Institute for Neuroinformatics (INI), Ruhr University Bochum, Universitätsstr. 150, Bochum, 44801, Germany.
German Aerospace Center (DLR), Robotics and Mechatronics Center (RMC), Münchener Str. 20, 82234, Weßling, Germany.
Med Biol Eng Comput. 2024 Jan;62(1):275-305. doi: 10.1007/s11517-023-02917-9. Epub 2023 Oct 5.
This work presents the design, implementation and validation of learning techniques based on the kNN scheme for gesture detection in prosthetic control. To cope with high computational demands in instance-based prediction, methods of dataset reduction are evaluated considering real-time determinism to allow for the reliable integration into battery-powered portable devices. The influence of parameterization and varying proportionality schemes is analyzed, utilizing an eight-channel-sEMG armband. Besides offline cross-validation accuracy, success rates in real-time pilot experiments (online target achievement tests) are determined. Based on the assessment of specific dataset reduction techniques' adequacy for embedded control applications regarding accuracy and timing behaviour, decision surface mapping (DSM) proves itself promising when applying kNN on the reduced set. A randomized, double-blind user study was conducted to evaluate the respective methods (kNN and kNN with DSM-reduction) against ridge regression (RR) and RR with random Fourier features (RR-RFF). The kNN-based methods performed significantly better ([Formula: see text]) than the regression techniques. Between DSM-kNN and kNN, there was no statistically significant difference (significance level 0.05). This is remarkable in consideration of only one sample per class in the reduced set, thus yielding a reduction rate of over 99% while preserving success rate. The same behaviour could be confirmed in an extended user study. With [Formula: see text], which turned out to be an excellent choice, the runtime complexity of both kNN (in every prediction step) as well as DSM-kNN (in the training phase) becomes linear concerning the number of original samples, favouring dependable wearable prosthesis applications.

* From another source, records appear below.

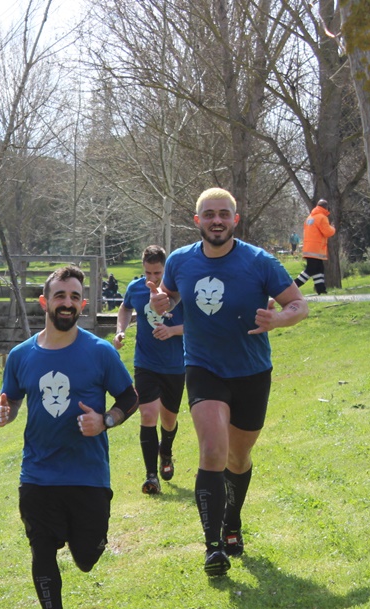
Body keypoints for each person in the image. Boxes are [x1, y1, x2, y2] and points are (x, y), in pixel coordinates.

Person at [149, 188, 307, 577]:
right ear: (197, 220)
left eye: (223, 214)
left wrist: (279, 320)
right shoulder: (181, 261)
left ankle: (232, 523)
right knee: (213, 451)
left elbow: (298, 304)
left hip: (252, 371)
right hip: (203, 367)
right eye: (209, 214)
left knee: (238, 457)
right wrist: (160, 302)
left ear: (235, 220)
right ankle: (213, 547)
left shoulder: (258, 261)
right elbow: (166, 294)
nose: (216, 220)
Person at [0, 265, 138, 609]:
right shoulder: (21, 355)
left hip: (88, 473)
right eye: (60, 296)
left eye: (74, 297)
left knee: (87, 557)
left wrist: (104, 421)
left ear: (83, 304)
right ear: (45, 302)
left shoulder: (100, 351)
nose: (67, 303)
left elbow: (129, 398)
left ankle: (84, 541)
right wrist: (3, 412)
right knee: (41, 548)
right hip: (38, 472)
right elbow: (12, 398)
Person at [113, 245, 184, 496]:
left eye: (157, 273)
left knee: (168, 420)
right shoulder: (136, 288)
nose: (152, 279)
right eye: (148, 273)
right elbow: (125, 308)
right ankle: (150, 476)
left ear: (166, 269)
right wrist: (120, 330)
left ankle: (166, 451)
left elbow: (197, 324)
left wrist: (172, 331)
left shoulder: (178, 289)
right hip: (145, 363)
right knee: (147, 416)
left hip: (175, 364)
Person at [294, 199, 335, 294]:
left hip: (309, 247)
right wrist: (333, 228)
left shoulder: (310, 217)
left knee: (319, 269)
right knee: (310, 270)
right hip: (316, 248)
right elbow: (327, 232)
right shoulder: (322, 217)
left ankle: (321, 290)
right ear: (326, 207)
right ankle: (293, 287)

本工作提出了基于 kNN 方案的学习技术的设计、实现和验证,用于假肢控制中的手势检测。为了应对基于实例的预测中的高计算需求,考虑到实时确定性,评估了数据集减少方法,以允许可靠地集成到电池供电的便携式设备中。分析了参数化和变化比例方案的影响,利用了一个八通道表面肌电臂带。除了离线交叉验证准确性外,还确定了实时飞行员实验(在线目标实现测试)中的成功率。基于对特定数据集减少技术在准确性和定时行为方面对于嵌入式控制应用的充分性的评估,决策面映射(DSM)在将 kNN 应用于简化集时证明是有前途的。进行了一项随机、双盲用户研究,以评估各自的方法(kNN 和具有 DSM 减少的 kNN)与岭回归(RR)和具有随机傅里叶特征的 RR(RR-RFF)相比。基于 kNN 的方法的性能明显优于回归技术([公式:见文本])。在 DSM-kNN 和 kNN 之间,没有统计学上的显著差异(显著性水平 0.05)。这在考虑到简化集中每个类只有一个样本时是值得注意的,从而在保持成功率的同时,将减少率提高了 99%以上。在扩展的用户研究中也可以确认相同的行为。使用 [公式:见文本],它被证明是一个极好的选择,kNN(在每个预测步骤中)和 DSM-kNN(在训练阶段)的运行时复杂度都成为原始样本数量的线性关系,有利于可靠的可穿戴假肢应用。